§ What you have to do:
The reply should hold every entry exactly as written and none of the pictures.

─── Dataset records ───

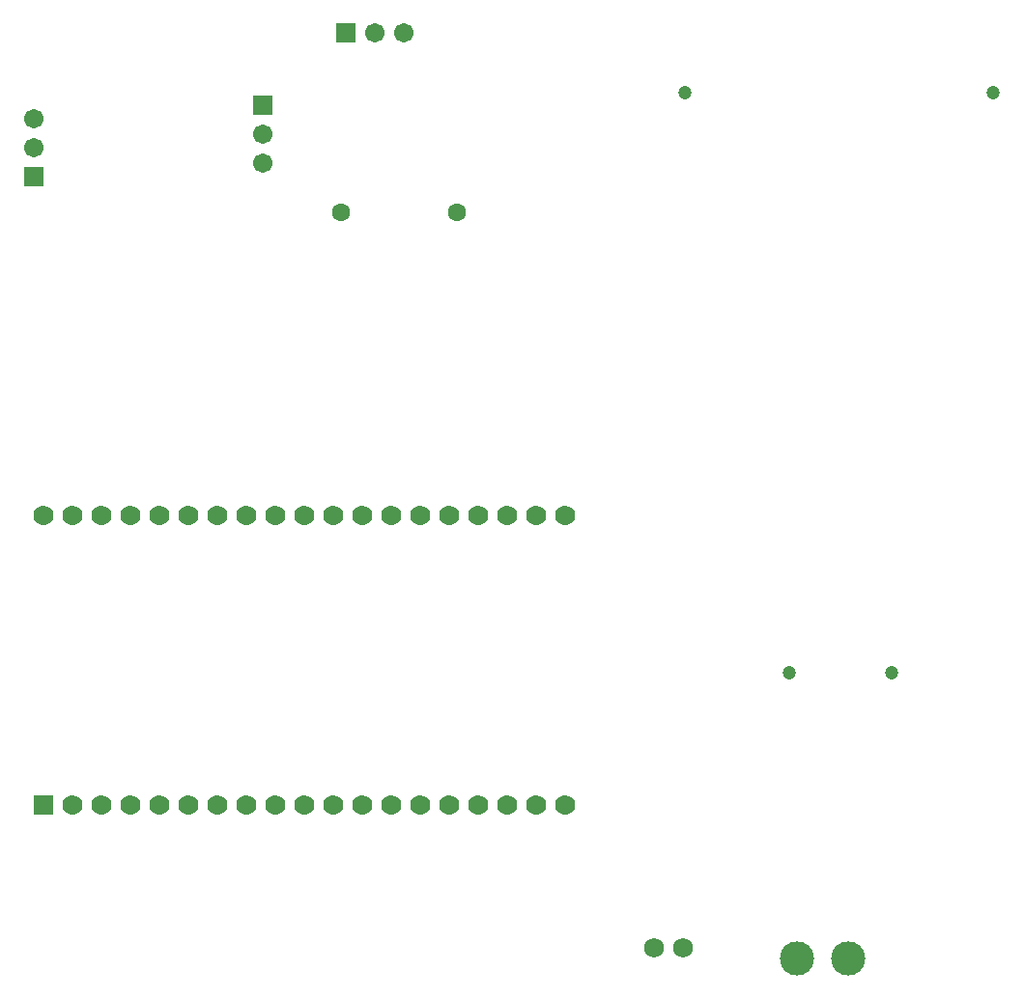
<source format=gbr>
%TF.GenerationSoftware,Altium Limited,Altium Designer,21.5.1 (32)*%
G04 Layer_Color=16711935*
%FSLAX45Y45*%
%MOMM*%
%TF.SameCoordinates,A9F9FA6B-86CD-4015-A2B0-A9C131C7035F*%
%TF.FilePolarity,Negative*%
%TF.FileFunction,Soldermask,Bot*%
%TF.Part,Single*%
G01*
G75*
%TA.AperFunction,ComponentPad*%
%ADD22C,1.20320*%
%ADD23C,3.00320*%
%ADD24C,1.72720*%
%ADD25R,1.70320X1.70320*%
%ADD26C,1.70320*%
%ADD27R,1.70320X1.70320*%
%ADD28R,1.76320X1.76320*%
%ADD29C,1.76320*%
%ADD30C,1.60320*%
D22*
X14994780Y5895380D02*
D03*
X14094780D02*
D03*
X15887700Y10985500D02*
D03*
X13187700D02*
D03*
D23*
X14166901Y3390900D02*
D03*
X14617700D02*
D03*
D24*
X13169901Y3479800D02*
D03*
X12915900D02*
D03*
D25*
X7480300Y10248900D02*
D03*
X9486900Y10871200D02*
D03*
D26*
X7480300Y10502900D02*
D03*
Y10756900D02*
D03*
X10464800Y11506200D02*
D03*
X10718800D02*
D03*
X9486900Y10617200D02*
D03*
Y10363200D02*
D03*
D27*
X10210800Y11506200D02*
D03*
D28*
X7561700Y4737100D02*
D03*
D29*
X7815700D02*
D03*
X12133700D02*
D03*
X8069700D02*
D03*
X8323700D02*
D03*
X8577700D02*
D03*
X8831700D02*
D03*
X9085700D02*
D03*
X9339700D02*
D03*
X9593700D02*
D03*
X9847700D02*
D03*
X10101700D02*
D03*
X10355700D02*
D03*
X10609700D02*
D03*
X10863700D02*
D03*
X11117700D02*
D03*
X11371700D02*
D03*
X11625700D02*
D03*
X11879700D02*
D03*
X7561700Y7277100D02*
D03*
X7815700D02*
D03*
X8069700D02*
D03*
X8323700D02*
D03*
X8577700D02*
D03*
X8831700D02*
D03*
X9085700D02*
D03*
X9339700D02*
D03*
X9593700D02*
D03*
X9847700D02*
D03*
X10101700D02*
D03*
X10355700D02*
D03*
X10609700D02*
D03*
X10863700D02*
D03*
X11117700D02*
D03*
X11371700D02*
D03*
X11625700D02*
D03*
X11879700D02*
D03*
X12133700D02*
D03*
D30*
X10172700Y9931400D02*
D03*
X11188700D02*
D03*
%TF.MD5,0138388f99e24b0704d0e6a25e97ad96*%
M02*

</source>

───

§ Written answer:
<source format=gbr>
%TF.GenerationSoftware,Altium Limited,Altium Designer,21.5.1 (32)*%
G04 Layer_Color=16711935*
%FSLAX45Y45*%
%MOMM*%
%TF.SameCoordinates,A9F9FA6B-86CD-4015-A2B0-A9C131C7035F*%
%TF.FilePolarity,Negative*%
%TF.FileFunction,Soldermask,Bot*%
%TF.Part,Single*%
G01*
G75*
%TA.AperFunction,ComponentPad*%
%ADD22C,1.20320*%
%ADD23C,3.00320*%
%ADD24C,1.72720*%
%ADD25R,1.70320X1.70320*%
%ADD26C,1.70320*%
%ADD27R,1.70320X1.70320*%
%ADD28R,1.76320X1.76320*%
%ADD29C,1.76320*%
%ADD30C,1.60320*%
D22*
X14994780Y5895380D02*
D03*
X14094780D02*
D03*
X15887700Y10985500D02*
D03*
X13187700D02*
D03*
D23*
X14166901Y3390900D02*
D03*
X14617700D02*
D03*
D24*
X13169901Y3479800D02*
D03*
X12915900D02*
D03*
D25*
X7480300Y10248900D02*
D03*
X9486900Y10871200D02*
D03*
D26*
X7480300Y10502900D02*
D03*
Y10756900D02*
D03*
X10464800Y11506200D02*
D03*
X10718800D02*
D03*
X9486900Y10617200D02*
D03*
Y10363200D02*
D03*
D27*
X10210800Y11506200D02*
D03*
D28*
X7561700Y4737100D02*
D03*
D29*
X7815700D02*
D03*
X12133700D02*
D03*
X8069700D02*
D03*
X8323700D02*
D03*
X8577700D02*
D03*
X8831700D02*
D03*
X9085700D02*
D03*
X9339700D02*
D03*
X9593700D02*
D03*
X9847700D02*
D03*
X10101700D02*
D03*
X10355700D02*
D03*
X10609700D02*
D03*
X10863700D02*
D03*
X11117700D02*
D03*
X11371700D02*
D03*
X11625700D02*
D03*
X11879700D02*
D03*
X7561700Y7277100D02*
D03*
X7815700D02*
D03*
X8069700D02*
D03*
X8323700D02*
D03*
X8577700D02*
D03*
X8831700D02*
D03*
X9085700D02*
D03*
X9339700D02*
D03*
X9593700D02*
D03*
X9847700D02*
D03*
X10101700D02*
D03*
X10355700D02*
D03*
X10609700D02*
D03*
X10863700D02*
D03*
X11117700D02*
D03*
X11371700D02*
D03*
X11625700D02*
D03*
X11879700D02*
D03*
X12133700D02*
D03*
D30*
X10172700Y9931400D02*
D03*
X11188700D02*
D03*
%TF.MD5,0138388f99e24b0704d0e6a25e97ad96*%
M02*

</source>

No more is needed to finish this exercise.